A modificação na classificação foi feita tendo vista a função da defesa da Democracia, do compromisso filosófico, sendo que para ter igualdade é necessário o aspecto formal. A Teoria Pura do Direito foi formulada com o intuito de coibir abusos das autoridades.
Assim a Democracia significa que a vontade representada na ordem jurídica do Estado é idêntica as vontades dos sujeitos. O ideal de autodeterminação exige que a ordem social seja criada pela decisão unânime de todos os seus sujeitos e que permaneça em vigor apenas enquanto goza da aprovação de todos. A ordem social pode ser modificada apenas com a aprovação de todos os sujeitos; e cada sujeito é obrigado pela ordem social na medida em que o consinta.
A Autocracia é o oposto da Democracia, é a escravidão da Autocracia. Os sujeitos são excluídos da criação da ordem jurídica, não existindo harmonia entre a ordem jurídica e as vontades pessoais, não havendo garantia. A forma mais pronunciada da Autocracia é a Monarquia Absoluta, também conhecida como despotismo, a ordem jurídica, em todos os seus estágios, é criada e aplicada diretamente pelo monarca ou por órgãos que ele nomeou. O monarca não pode ser responsabilizado pessoalmente; não está sob a lei, já que não está sujeito a quaisquer sanções jurídicas(KELSEN, 1998, pp. 405-406).
No real cenário político, não existe nenhum Estado que se enquadre completamente a uma ou outra tipologia classificada como ideal. Cada Estado representa uma compilação de ambos os elementos presente na democracia e autocracia. Entre os dois extremos existe uma imensidão de estágios intermediários, nos quais os Estados formulam os melhores formatos de governo a fim de atender à todas as necessidades. Segundo Kelsen e conforme a terminologia usual, um Estado é chamado democracia se o princípio democrático prevalece na sua organização, e um Estado é chamado de autocracia se o princípio autocrático se sobrepõe(1998, p. 407).

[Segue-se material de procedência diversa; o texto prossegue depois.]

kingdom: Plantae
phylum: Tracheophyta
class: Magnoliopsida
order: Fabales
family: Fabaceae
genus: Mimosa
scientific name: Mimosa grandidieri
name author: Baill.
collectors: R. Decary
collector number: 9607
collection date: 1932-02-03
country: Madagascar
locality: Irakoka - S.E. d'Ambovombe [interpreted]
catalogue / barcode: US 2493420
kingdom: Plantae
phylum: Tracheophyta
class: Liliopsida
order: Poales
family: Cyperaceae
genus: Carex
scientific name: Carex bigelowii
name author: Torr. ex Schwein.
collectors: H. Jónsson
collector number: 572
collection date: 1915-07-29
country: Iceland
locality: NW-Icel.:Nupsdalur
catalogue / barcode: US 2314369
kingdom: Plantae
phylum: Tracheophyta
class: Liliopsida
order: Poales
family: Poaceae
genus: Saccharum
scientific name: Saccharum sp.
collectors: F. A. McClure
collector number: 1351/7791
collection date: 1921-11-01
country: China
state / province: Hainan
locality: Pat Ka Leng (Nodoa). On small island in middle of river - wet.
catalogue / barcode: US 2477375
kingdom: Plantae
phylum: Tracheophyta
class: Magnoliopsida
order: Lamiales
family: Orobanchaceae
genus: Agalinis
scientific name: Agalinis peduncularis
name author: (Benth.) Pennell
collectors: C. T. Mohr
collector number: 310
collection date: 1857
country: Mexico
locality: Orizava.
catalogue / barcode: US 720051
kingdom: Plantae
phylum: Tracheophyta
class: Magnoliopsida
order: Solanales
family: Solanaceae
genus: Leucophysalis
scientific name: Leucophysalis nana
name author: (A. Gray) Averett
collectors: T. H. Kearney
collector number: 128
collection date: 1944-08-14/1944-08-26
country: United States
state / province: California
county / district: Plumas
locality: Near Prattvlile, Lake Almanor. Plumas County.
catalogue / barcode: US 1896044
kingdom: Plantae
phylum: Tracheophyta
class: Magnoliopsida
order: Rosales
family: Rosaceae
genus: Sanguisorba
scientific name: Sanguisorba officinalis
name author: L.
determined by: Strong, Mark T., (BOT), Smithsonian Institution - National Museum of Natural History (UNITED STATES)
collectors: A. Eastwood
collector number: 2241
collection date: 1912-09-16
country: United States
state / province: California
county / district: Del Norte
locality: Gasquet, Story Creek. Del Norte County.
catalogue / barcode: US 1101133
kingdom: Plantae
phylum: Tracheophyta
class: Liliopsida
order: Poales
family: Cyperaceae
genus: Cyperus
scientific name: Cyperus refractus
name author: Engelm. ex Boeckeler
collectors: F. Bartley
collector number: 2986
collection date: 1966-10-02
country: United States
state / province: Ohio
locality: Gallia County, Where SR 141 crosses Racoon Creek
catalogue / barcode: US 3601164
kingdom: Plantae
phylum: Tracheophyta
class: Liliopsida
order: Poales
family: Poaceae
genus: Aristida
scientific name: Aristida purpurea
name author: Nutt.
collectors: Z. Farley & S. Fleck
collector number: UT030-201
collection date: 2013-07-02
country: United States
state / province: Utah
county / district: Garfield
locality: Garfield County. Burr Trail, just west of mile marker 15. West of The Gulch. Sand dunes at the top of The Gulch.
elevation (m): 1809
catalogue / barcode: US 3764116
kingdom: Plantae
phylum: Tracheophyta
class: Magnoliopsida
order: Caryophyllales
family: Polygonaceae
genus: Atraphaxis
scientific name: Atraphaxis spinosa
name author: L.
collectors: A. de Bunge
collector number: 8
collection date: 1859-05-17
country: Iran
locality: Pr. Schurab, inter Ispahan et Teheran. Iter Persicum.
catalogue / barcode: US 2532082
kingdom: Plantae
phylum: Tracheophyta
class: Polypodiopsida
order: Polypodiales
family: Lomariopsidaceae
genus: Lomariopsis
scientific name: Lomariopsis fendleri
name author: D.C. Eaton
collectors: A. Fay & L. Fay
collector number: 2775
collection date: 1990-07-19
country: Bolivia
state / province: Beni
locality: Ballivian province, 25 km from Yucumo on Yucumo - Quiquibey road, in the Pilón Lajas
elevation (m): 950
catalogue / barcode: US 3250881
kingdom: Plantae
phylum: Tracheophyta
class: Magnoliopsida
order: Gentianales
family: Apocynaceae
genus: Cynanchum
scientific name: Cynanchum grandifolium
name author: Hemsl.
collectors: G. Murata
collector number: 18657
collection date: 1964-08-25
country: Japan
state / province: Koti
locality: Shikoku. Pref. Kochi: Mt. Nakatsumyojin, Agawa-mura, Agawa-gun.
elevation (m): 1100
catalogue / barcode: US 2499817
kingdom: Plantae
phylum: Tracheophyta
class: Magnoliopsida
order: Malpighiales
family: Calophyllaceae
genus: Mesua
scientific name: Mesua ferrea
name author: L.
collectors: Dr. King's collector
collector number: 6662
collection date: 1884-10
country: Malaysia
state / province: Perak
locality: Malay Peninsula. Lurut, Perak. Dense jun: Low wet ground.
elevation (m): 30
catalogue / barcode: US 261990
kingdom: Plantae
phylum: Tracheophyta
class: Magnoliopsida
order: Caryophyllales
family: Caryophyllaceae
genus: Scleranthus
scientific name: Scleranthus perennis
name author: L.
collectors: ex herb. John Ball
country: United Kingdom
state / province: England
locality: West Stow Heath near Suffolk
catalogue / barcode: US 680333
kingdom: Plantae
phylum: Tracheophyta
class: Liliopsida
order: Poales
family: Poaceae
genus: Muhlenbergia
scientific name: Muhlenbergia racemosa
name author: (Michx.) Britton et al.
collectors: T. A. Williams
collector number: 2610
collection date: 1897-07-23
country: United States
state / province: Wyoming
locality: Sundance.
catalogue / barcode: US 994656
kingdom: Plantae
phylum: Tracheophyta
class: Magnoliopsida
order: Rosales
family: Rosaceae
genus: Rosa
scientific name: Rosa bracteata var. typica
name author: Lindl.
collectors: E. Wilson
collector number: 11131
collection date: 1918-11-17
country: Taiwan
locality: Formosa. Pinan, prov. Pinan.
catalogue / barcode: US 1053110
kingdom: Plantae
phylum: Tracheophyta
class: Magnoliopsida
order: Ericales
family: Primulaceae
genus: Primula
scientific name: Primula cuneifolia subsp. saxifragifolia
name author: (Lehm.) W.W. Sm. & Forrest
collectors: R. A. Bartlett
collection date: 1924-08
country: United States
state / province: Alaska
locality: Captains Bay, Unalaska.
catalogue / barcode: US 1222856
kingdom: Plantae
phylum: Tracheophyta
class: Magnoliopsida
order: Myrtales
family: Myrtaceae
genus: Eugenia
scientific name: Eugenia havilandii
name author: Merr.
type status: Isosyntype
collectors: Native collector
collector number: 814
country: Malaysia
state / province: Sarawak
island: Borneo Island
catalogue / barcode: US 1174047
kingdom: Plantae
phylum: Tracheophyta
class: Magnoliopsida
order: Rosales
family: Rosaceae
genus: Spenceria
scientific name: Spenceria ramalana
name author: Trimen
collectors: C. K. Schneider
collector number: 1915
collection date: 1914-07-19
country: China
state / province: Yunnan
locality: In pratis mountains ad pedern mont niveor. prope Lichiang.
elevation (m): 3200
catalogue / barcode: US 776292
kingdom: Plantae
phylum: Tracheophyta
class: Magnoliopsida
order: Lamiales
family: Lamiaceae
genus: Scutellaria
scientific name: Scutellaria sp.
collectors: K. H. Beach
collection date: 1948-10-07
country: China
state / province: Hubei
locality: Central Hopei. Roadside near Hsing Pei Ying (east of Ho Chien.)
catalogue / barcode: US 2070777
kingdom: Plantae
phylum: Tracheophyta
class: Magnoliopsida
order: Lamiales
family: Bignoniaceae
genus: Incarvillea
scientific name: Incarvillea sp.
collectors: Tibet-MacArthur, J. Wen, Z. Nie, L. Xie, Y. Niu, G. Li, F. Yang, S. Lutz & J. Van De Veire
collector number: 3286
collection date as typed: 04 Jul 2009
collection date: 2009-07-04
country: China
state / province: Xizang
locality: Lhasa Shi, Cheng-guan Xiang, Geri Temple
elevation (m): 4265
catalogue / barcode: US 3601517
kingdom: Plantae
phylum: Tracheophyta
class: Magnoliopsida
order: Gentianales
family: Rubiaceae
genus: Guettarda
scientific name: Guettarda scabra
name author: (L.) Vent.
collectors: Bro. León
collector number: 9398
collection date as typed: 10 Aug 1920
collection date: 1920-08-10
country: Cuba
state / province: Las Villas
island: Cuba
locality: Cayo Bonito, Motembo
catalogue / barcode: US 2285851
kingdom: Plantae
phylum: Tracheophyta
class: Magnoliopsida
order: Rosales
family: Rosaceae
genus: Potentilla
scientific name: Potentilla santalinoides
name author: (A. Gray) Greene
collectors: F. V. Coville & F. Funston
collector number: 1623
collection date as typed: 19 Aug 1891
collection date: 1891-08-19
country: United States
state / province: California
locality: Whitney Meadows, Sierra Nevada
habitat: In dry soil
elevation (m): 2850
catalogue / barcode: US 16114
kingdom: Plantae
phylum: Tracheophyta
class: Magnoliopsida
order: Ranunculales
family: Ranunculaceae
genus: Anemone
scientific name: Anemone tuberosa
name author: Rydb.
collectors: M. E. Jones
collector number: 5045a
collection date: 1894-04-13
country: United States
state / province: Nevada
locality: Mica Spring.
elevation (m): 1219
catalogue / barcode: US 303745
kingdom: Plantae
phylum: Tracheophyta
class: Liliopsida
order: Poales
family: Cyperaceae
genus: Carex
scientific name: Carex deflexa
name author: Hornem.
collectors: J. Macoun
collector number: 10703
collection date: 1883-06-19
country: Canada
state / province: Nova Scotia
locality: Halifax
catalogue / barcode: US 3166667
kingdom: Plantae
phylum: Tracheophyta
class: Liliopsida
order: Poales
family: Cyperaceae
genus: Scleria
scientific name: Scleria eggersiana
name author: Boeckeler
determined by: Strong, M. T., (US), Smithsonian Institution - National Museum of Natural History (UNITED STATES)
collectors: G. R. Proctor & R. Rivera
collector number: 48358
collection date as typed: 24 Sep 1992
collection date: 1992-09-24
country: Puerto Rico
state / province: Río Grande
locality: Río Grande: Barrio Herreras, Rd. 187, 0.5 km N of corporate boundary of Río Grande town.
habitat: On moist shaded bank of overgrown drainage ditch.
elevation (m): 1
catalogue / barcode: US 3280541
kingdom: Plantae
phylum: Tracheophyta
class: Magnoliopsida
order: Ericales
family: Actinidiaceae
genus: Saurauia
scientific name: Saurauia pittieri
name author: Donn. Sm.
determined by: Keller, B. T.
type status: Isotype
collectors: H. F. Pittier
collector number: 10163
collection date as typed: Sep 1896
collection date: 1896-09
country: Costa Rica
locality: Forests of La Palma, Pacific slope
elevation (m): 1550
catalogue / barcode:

Hodiernamente fala-se em regime ou sistema de governo, e não formas. A forma de todas monarquias, a título de citação, seria atualmente a democracia. A coroa ocupa um dos lugares mais poderosos que há, pois envolve a totalidade (representação), tendo função simbólica – sendo que para Carl Schimitt essa característica é ainda mais relevante que a aplicação da razão. Na sociedade de massas nascentes no século XX, esse aspecto passa a ser extremamente importante, tendo como exemplo os regimes nazistas e fascistas presentes na Europa, nos quais se têm a junção da posição de presidente e de chefe de Estado. Assim a função da coroa deveria ser garantir que o poder de mando no Estado fosse de responsabilidade do parlamento, isto é, a grande maioria.